How a Former Governor’s Conviction Is Reverberating in Virginia
Kathryn Watson /
A Virginia Republican’s forthcoming retirement after three-and-a-half decades in the General Assembly could give Democrats a better shot at regaining control of the state Senate next year.
Earlier this year, Republicans took control of the Virginia Senate and halted hopes of Medicaid expansion when Democratic state Sen. Phil Puckett abruptly resigned.
Now, moderate Republican state Sen. John Watkins has announced he won’t seek reelection, giving Democrats a shot at capturing his swing district west of Richmond.
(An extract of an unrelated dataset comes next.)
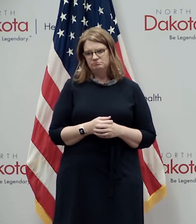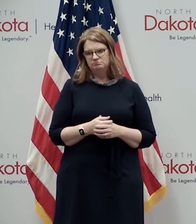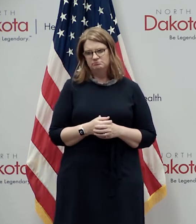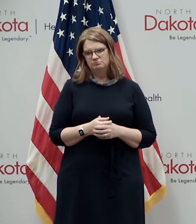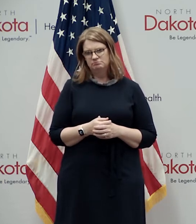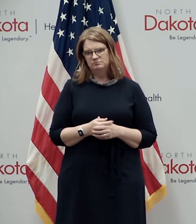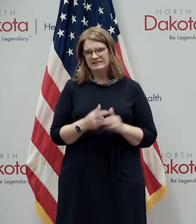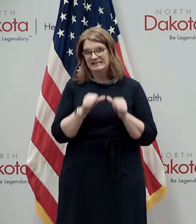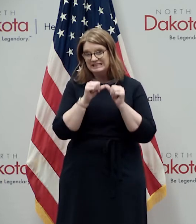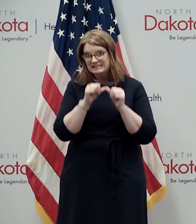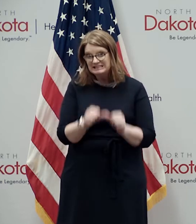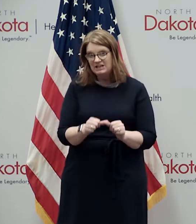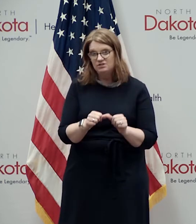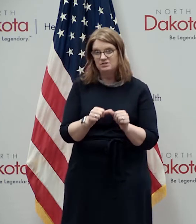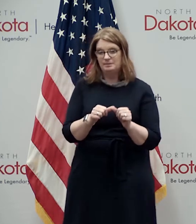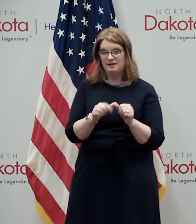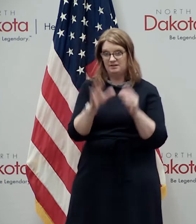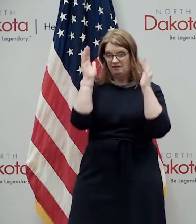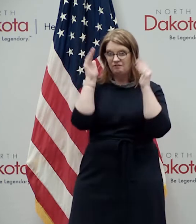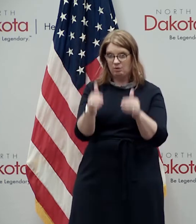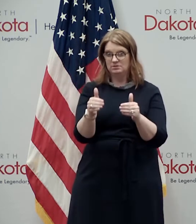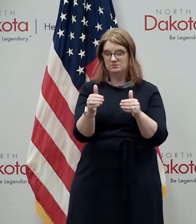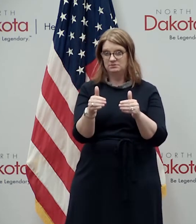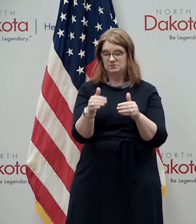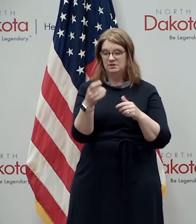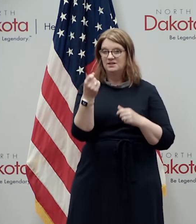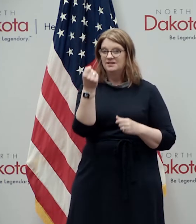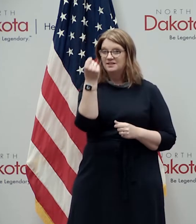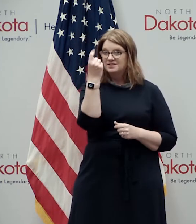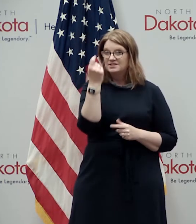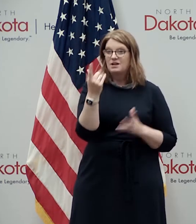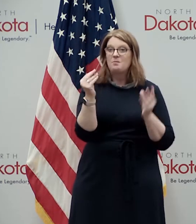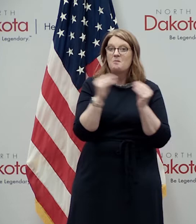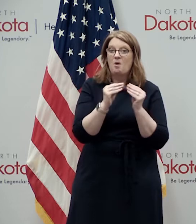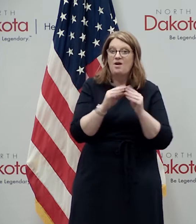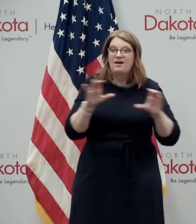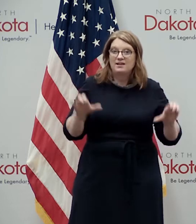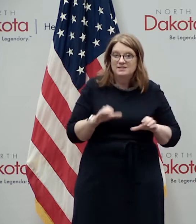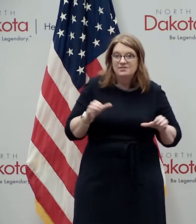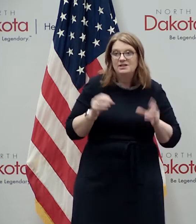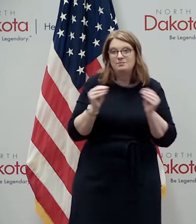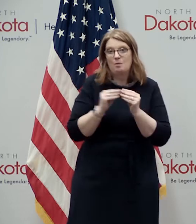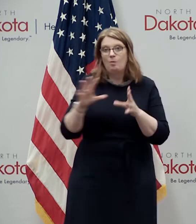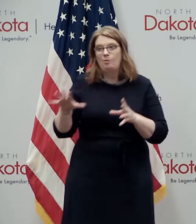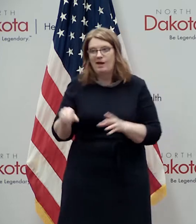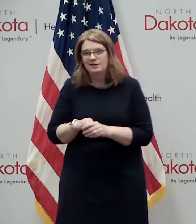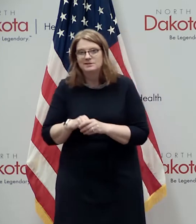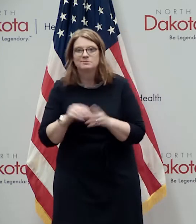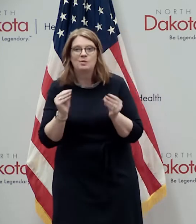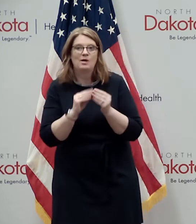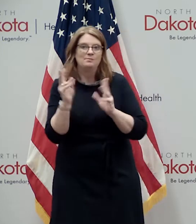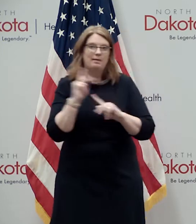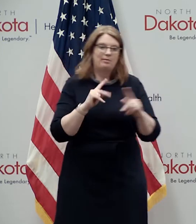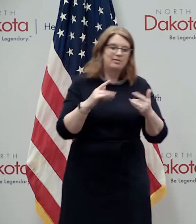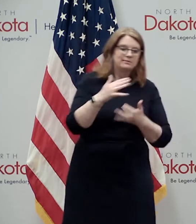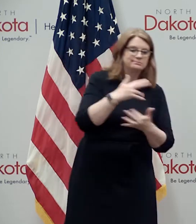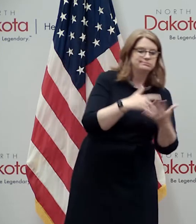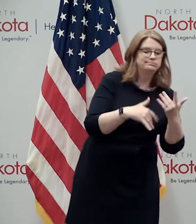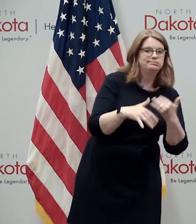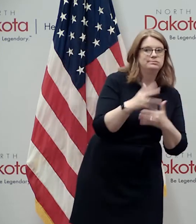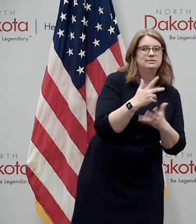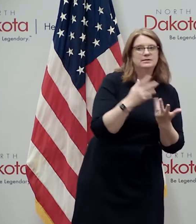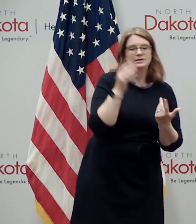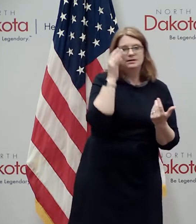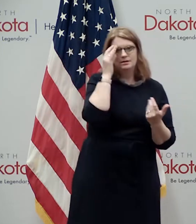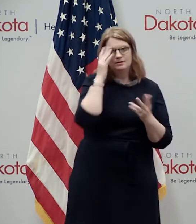you know vigilant through the summer because as we have more activities uh more people getting together more weddings more uh people in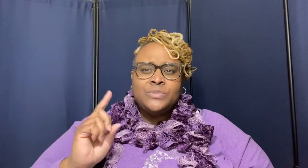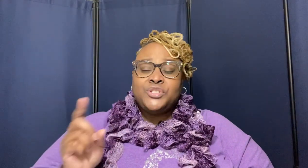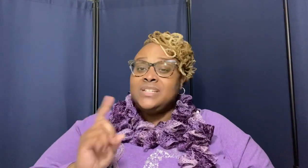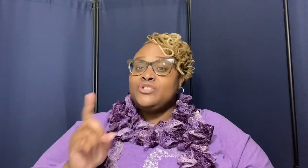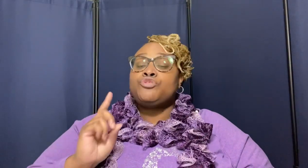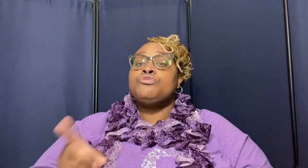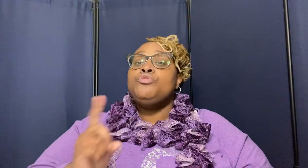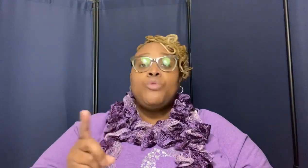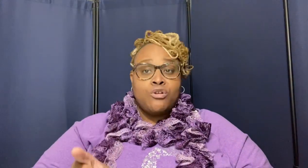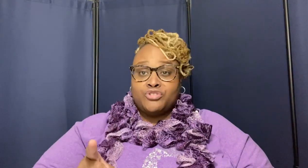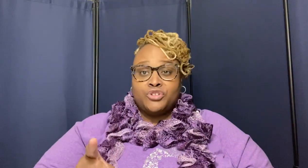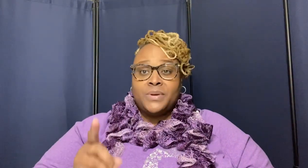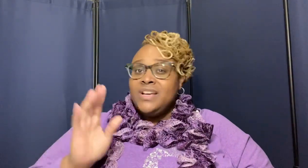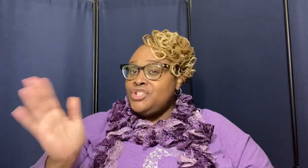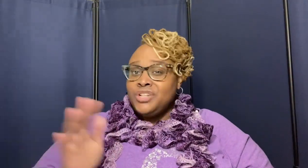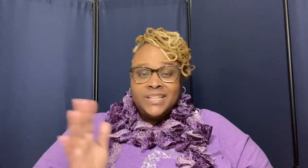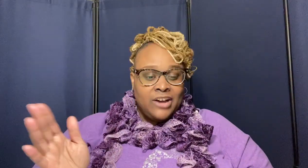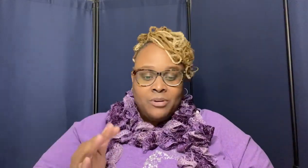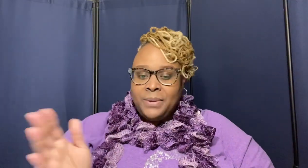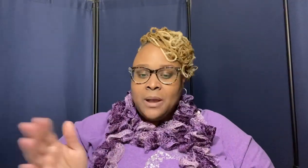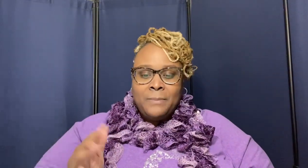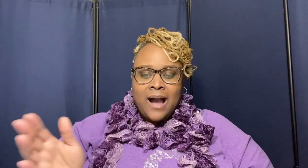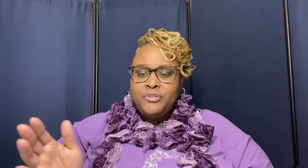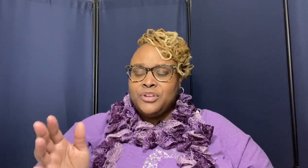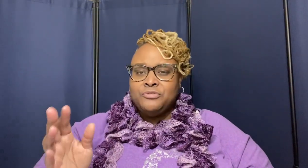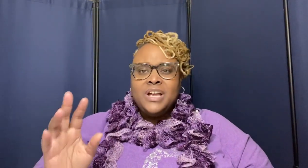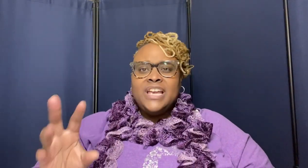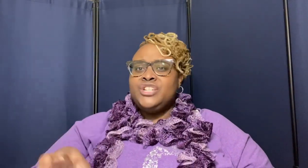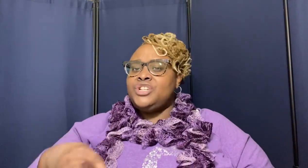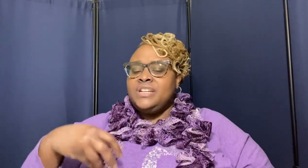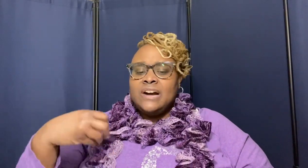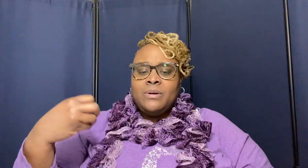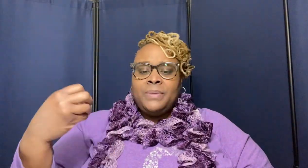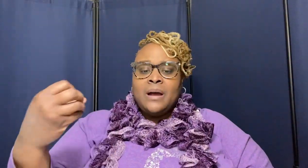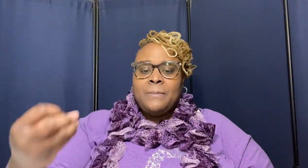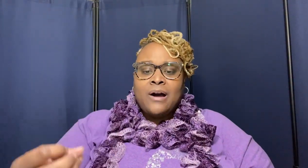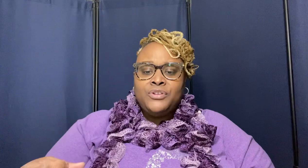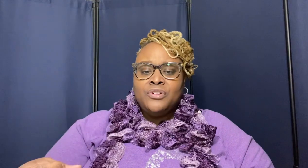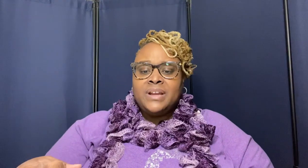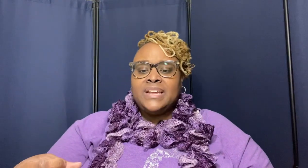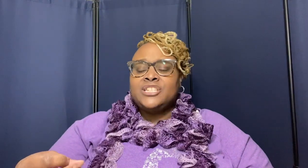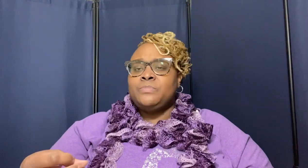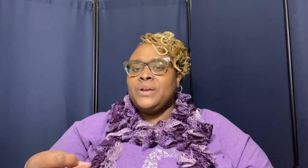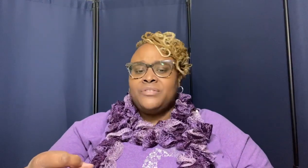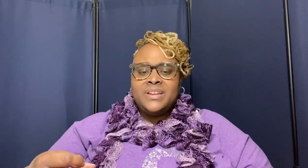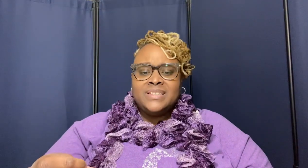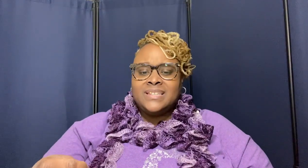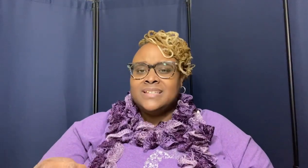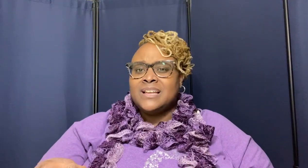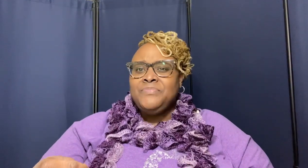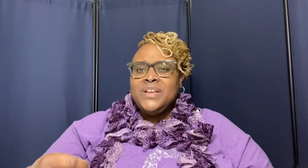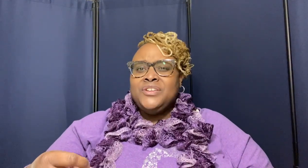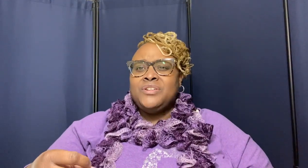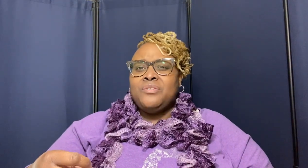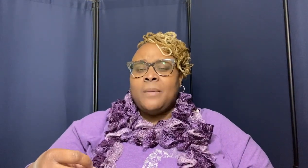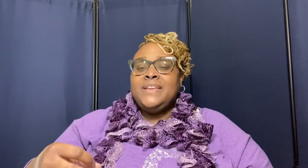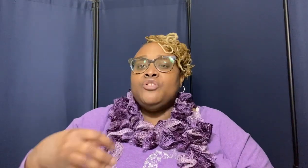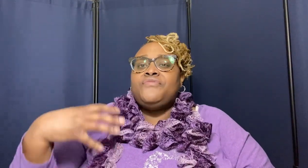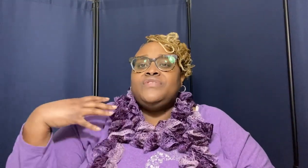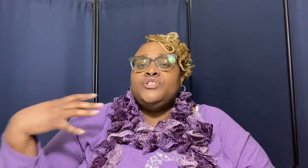should true worship should never be about you it should never be about your experiences and you know i mean your your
Watkins said he wanted to spend more time with his grandchildren. But he also told CBS 6 in Richmond he is worried about the increased scrutiny in the wake of the indictment and conviction of former Virginia Gov. Bob McDonnell.
Watkins told the station he had been considering retirement ever since McDonnell’s September conviction.
“I’ve been thinking of it since this whole thing with Bob McDonnell. It will make it very difficult for someone like myself,” Watkins told CBS 6. “I would always be called into question.”
Increased scrutiny and tougher ethics and disclosure laws are bound to come, thanks to public pressure. It just depends what kind of laws the General Assembly can agree upon this spring.
Democratic Gov. Terry McAuliffe has set up a commission that’s already suggesting legislation to give an ethics panel the ability to launch investigations.
Come next year, state lawmakers will have to go on the record with whether they’d vote to criminalize any ethical violations within their own ranks.
State Sens. Chap Petersen, D-Fairfax, and Richard Stuart, R-Westmoreland County, are raising the stakes with a bill that bans state employees, candidates for office and elected officials from accepting any tangible gift over $100, prohibits them from taking official action because of a gift and requires an ethics panel to review any intangible gift—like airfare—over $100.
The bill adds some “teeth” to the Virginia Conflicts of Interest and Ethics Advisory Council, as Petersen put it.